A oferta de leite no mercado brasileiro deve seguir limitada em 2020, especialmente no primeiro trimestre, o que pode sustentar os preços pagos ao produtor em patamares mais elevados. Segundo pesquisadores do Cepea (Centro de Estudos Avançados em Economia Aplicada), da Esalq/USP, essa perspectiva está fundamentada na possível alta dos custos de produção e no recente maior abate de matrizes.

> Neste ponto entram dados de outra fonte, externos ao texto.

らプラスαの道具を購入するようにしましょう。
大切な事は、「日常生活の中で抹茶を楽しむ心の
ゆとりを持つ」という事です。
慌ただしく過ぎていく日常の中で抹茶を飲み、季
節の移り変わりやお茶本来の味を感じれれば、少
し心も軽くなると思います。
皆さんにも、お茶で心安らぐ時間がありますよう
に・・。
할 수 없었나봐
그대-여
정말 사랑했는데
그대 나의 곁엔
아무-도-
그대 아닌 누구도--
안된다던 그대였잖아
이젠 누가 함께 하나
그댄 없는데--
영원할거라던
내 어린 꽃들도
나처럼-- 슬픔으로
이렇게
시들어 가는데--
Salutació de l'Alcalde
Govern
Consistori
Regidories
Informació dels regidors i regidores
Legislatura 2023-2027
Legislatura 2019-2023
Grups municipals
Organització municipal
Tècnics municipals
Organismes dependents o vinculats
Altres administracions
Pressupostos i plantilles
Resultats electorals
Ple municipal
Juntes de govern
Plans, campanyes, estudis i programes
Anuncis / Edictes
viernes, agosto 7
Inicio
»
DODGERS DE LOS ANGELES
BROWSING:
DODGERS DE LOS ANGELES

No caso dos custos de produção, os preços do milho e do farelo de soja, componentes da ração, têm subido no mercado brasileiro. O aumento dos valores do milho está atrelado ao forte ritmo das exportações do cereal. Há também que se considerar que, num cenário de incentivo à produção de combustíveis renováveis, o milho tem sido cada vez mais utilizado para a produção de etanol, o que pode reforçar o movimento de valorização desse cereal.  Quanto ao farelo, a demanda do setor pecuário pelo derivado de soja pode se aquecer neste ano, resultando em altas nos preços. Além disso, o dólar em patamar elevado aumenta o interesse pela comercialização desses insumos no mercado externo. Esse cenário pode prejudicar a relação de troca do pecuarista, principalmente no primeiro semestre.

No caso do abate de matrizes, a atratividade da pecuária de corte no encerramento de 2019 – em novembro, os preços da arroba do boi atingiram recordes reais da série histórica do Cepea – levou muitos produtores a mandarem precocemente fêmeas para o abate. Também deve-se levar em conta que, dada a alta nos preços dos bezerros, é possível que produtores de leite invistam na criação destes animais e passem a destinar maior parte da produção de leite para a sua alimentação.

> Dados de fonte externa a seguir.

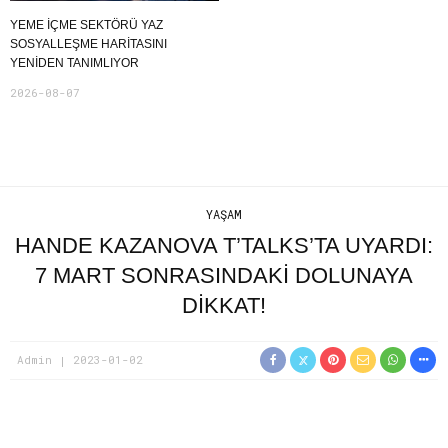
YEME İÇME SEKTÖRÜ YAZ
SOSYALLEŞME HARITASINI
YENIDEN TANIMLIYOR
2026-08-07
YAŞAM
HANDE KAZANOVA T’TALKS’TA UYARDI:
7 MART SONRASINDAKI DOLUNAYA
DIKKAT!
Admin
2023-01-02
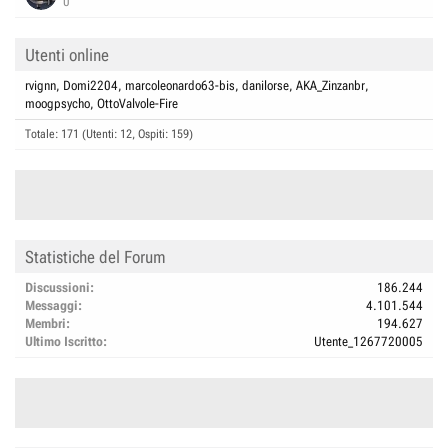
0
Utenti online
rvignn
Domi2204
marcoleonardo63-bis
danilorse
AKA_Zinzanbr
moogpsycho
OttoValvole-Fire
Totale: 171 (Utenti: 12, Ospiti: 159)
Statistiche del Forum
Discussioni
186.244
Messaggi
4.101.544
Membri
194.627
Ultimo Iscritto
Utente_1267720005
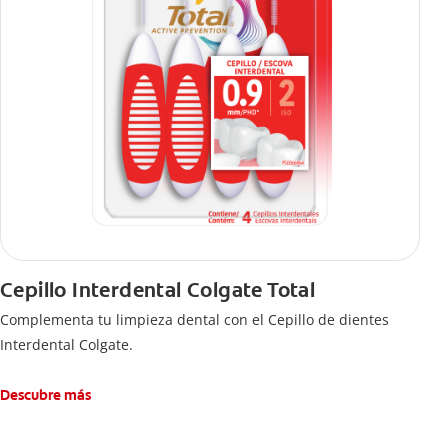
Cepillo Interdental Colgate Total
Complementa tu limpieza dental con el Cepillo de dientes
Interdental Colgate.
Descubre más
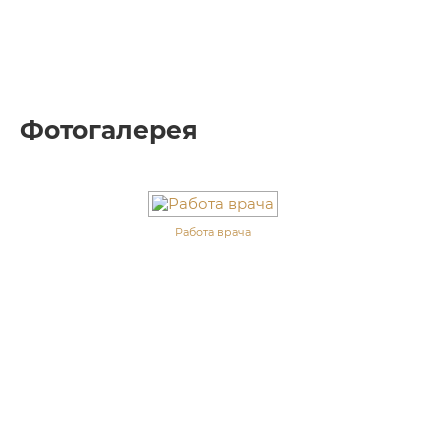
Фотогалерея
Работа врача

Embora seja delicado projetar o potencial de oferta de uma atividade que se ajusta diariamente, como no caso do leite, 2020 pode continuar a ser um ano difícil para a recuperação da produção. É importante lembrar também que, com a valorização do dólar, as importações de leite em pó são desestimuladas, o que pode diminuir a disponibilidade de leite às indústrias. O levantamento do Cepea mostra que, neste início de ano, a concorrência entre empresas para garantir a compra de matéria-prima e abastecer seus estoques têm se elevado, resultando em altas de preços.

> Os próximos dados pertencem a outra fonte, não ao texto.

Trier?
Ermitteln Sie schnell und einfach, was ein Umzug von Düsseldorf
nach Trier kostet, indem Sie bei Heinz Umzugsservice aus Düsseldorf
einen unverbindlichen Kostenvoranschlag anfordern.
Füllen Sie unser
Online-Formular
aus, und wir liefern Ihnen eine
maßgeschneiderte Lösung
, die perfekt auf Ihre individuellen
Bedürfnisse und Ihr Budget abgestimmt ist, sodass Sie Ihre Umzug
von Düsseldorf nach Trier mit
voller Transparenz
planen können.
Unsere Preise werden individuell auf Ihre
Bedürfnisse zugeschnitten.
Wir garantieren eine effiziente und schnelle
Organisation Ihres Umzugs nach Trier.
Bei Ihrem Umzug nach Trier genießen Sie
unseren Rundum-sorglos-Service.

A dificuldade em se elevar a produção tem se mostrado como um gargalo estrutural para o setor. A principal limitação ao pecuarista é realizar investimentos de longo prazo frente às incertezas no curto prazo, o que inclui a volatilidade das cotações. Estas, por sua vez, dependem de um delicado equilíbrio entre a oferta no campo e o consumo de derivados lácteos. Em 2019, por exemplo, a previsibilidade do mercado foi afetada por duas forças antagônicas: oferta enxuta e retração da demanda – as quais levaram a uma curva de preços atípica no ano passado.

Ainda que as expectativas para a produção em 2020 sejam cautelosas, é importante ressaltar que a perspectiva de crescimento do PIB acima de 2% é um fator positivo para diminuir as incertezas. Como o consumo de lácteos está diretamente ligado ao aumento da renda, o crescimento econômico pode melhorar as margens da indústria (espremidas em 2019) e permitir que os preços ao produtor se mantenham em patamares elevados, mas mais alinhados ao padrão sazonal.